## ACTIVITY
Report the lines of the data below that contain the string "sports".

RECORDS SHOWN START

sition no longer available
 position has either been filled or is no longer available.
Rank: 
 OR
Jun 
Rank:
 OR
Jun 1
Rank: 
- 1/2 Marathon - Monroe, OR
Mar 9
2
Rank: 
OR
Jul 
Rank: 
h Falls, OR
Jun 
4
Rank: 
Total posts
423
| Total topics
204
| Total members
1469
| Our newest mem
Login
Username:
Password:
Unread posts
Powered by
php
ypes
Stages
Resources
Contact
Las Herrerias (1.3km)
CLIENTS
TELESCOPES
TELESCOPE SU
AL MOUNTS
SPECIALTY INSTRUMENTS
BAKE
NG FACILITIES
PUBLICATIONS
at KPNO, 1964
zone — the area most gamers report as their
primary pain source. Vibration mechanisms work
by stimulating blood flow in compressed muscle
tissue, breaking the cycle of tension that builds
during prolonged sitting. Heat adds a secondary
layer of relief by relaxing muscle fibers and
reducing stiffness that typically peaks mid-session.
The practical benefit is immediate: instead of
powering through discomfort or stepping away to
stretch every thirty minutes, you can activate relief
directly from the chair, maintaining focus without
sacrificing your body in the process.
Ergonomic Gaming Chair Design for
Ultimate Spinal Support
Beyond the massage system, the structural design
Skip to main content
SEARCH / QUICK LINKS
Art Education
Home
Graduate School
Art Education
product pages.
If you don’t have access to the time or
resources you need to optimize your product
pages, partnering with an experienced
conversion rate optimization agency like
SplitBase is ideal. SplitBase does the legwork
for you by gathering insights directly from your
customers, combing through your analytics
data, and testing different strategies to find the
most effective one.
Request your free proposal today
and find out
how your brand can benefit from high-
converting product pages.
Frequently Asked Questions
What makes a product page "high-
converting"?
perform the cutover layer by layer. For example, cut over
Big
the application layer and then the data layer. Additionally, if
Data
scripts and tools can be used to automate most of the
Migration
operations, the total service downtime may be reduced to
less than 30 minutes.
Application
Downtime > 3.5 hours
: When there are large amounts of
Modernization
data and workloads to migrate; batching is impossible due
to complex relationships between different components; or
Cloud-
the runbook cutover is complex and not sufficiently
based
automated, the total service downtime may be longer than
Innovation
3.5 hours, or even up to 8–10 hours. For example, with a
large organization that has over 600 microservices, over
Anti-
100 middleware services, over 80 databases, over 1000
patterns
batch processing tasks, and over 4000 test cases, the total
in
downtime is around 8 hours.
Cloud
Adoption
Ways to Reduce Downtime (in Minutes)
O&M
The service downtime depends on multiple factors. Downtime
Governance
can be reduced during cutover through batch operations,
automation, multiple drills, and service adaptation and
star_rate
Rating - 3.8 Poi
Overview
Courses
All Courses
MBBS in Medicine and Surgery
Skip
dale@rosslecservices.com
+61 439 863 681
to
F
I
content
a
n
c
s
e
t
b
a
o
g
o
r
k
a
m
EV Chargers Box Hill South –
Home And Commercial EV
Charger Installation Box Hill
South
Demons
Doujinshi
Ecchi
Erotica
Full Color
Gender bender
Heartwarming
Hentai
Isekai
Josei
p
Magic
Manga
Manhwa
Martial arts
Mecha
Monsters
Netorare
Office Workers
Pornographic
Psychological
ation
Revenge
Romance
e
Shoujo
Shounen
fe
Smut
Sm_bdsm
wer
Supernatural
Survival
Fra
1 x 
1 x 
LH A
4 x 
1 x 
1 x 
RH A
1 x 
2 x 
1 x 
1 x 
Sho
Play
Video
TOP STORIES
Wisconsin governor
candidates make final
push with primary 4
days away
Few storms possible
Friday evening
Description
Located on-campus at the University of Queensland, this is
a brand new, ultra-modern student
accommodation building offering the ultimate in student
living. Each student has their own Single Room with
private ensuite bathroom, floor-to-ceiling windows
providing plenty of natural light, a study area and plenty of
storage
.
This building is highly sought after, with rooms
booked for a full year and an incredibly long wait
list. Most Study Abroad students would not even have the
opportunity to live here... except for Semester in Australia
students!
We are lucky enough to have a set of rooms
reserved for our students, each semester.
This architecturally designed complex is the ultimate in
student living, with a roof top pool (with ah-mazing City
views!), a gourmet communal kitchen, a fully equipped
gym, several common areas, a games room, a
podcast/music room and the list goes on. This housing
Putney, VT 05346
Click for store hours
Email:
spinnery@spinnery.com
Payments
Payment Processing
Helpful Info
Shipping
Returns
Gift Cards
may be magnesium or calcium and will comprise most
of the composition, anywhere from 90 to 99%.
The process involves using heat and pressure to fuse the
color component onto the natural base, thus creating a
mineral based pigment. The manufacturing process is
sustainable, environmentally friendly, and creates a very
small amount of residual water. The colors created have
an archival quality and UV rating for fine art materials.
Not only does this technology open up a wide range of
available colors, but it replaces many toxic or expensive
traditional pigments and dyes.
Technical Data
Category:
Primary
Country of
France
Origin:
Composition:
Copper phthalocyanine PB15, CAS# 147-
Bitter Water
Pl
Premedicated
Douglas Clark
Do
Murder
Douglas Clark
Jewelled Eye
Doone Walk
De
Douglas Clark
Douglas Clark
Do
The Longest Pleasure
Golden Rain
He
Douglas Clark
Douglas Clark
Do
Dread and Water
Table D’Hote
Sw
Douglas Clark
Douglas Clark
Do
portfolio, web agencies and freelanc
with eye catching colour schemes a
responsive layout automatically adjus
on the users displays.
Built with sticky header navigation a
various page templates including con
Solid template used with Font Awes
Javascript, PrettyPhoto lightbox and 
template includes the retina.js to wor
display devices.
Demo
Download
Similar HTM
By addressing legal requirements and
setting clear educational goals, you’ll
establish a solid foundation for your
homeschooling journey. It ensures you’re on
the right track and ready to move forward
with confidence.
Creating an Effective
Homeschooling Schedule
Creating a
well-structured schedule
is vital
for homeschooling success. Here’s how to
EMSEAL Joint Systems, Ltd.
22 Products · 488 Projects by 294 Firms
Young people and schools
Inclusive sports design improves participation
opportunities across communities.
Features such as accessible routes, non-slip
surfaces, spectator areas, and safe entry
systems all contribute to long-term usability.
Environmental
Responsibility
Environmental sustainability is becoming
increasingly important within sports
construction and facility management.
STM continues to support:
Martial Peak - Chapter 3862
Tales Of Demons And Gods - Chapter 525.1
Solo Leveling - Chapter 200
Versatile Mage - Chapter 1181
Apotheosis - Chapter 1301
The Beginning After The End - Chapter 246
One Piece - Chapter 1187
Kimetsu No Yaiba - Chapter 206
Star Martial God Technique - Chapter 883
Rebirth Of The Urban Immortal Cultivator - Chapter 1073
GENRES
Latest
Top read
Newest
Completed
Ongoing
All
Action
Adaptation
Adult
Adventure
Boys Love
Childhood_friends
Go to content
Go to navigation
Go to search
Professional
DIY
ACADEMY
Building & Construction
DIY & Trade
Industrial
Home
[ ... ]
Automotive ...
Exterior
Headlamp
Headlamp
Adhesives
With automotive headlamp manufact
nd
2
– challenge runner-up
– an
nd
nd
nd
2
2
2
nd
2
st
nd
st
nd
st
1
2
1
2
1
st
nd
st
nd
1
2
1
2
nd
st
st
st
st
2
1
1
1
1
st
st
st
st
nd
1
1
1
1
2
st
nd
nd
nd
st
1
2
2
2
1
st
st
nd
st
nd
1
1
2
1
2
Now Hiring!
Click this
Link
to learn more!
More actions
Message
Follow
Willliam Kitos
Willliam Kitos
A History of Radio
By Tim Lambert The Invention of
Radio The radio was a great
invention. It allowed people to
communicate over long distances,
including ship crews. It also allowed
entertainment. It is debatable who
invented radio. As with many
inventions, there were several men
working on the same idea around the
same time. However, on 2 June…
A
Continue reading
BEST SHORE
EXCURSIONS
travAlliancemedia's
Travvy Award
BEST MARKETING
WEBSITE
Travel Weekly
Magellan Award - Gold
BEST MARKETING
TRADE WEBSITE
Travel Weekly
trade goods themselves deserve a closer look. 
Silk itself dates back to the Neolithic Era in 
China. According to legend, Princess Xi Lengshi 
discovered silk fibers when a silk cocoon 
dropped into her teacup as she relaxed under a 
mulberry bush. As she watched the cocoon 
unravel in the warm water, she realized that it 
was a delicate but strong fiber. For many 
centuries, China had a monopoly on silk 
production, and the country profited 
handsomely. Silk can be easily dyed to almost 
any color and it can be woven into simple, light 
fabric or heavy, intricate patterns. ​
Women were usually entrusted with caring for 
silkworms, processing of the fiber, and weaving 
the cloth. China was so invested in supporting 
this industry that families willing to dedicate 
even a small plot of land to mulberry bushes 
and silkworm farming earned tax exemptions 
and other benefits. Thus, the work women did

RECORDS SHOWN END

## ANSWER BELOW
Inclusive sports design improves participation
increasingly important within sports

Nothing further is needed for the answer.